The share of mortgages in forbearance rose to 8.16% from 7.91% in the May 4-10 period, the industry lobbying group said, the smallest increase since March 16. The number of new requests for relief also fell relative to the prior week for the fifth consecutive survey period, the MBA said.
Ginnie Mae loans once again had the highest percentage of loans in forbearance by investor type, at 11.26% of loans. The share of Fannie Mae and Freddie Mac loans in forbearance increased to 6.25% from 6.08%.
The U.S. economy has cratered since mid-March as many stay-at-home orders were enacted across the country to limit the spread of the virus. Job losses have continued to mount, with more than 30 million people newly thrown out of work, although a majority of states have now partially reopened commerce.
“We will continue to closely monitor the forbearance request and call volume data for any sign of an uptick, but current trends suggest that if the economy continues to gradually reopen, the situation could be stabilizing,” said Mike Fratantoni, MBA’s senior vice president and chief economist.

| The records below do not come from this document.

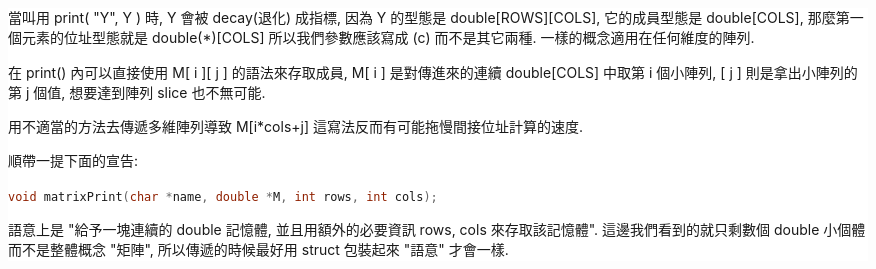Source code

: 當叫用 print( "Y", Y ) 時, Y 會被 decay(退化) 成指標, 因為 Y 的型態是 double[ROWS][COLS], 它的成員型態是 double[COLS], 那麼第一個元素的位址型態就是 double(*)[COLS] 所以我們參數應該寫成 (c) 而不是其它兩種. 一樣的概念適用在任何維度的陣列.

在 print() 內可以直接使用 M[ i ][ j ] 的語法來存取成員, M[ i ] 是對傳進來的連續 double[COLS] 中取第 i 個小陣列, [ j ] 則是拿出小陣列的第 j 個值, 想要達到陣列 slice 也不無可能.

用不適當的方法去傳遞多維陣列導致 M[i*cols+j] 這寫法反而有可能拖慢間接位址計算的速度.

順帶一提下面的宣告:
```c
void matrixPrint(char *name, double *M, int rows, int cols); 
```
語意上是 "給予一塊連續的 double 記憶體, 並且用額外的必要資訊 rows, cols 來存取該記憶體". 這邊我們看到的就只剩數個 double 小個體而不是整體概念 "矩陣", 所以傳遞的時候最好用 struct 包裝起來 "語意" 才會一樣.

As part of the $3 trillion financial relief package passed by Congress, borrowers with loans backed by Fannie Mae, Freddie Mac and Ginnie Mae can get six months of forbearance if they have been impacted by the coronavirus outbreak, with a six-month extension possible. This covers 70% of the mortgage market.
Many banks and other lenders of non-agency mortgages are also allowing borrowers to enter into forbearance plans, usually for at least three months.
MBA’s survey included data on 38.3 million loans, almost 77% of the first-mortgage servicing market.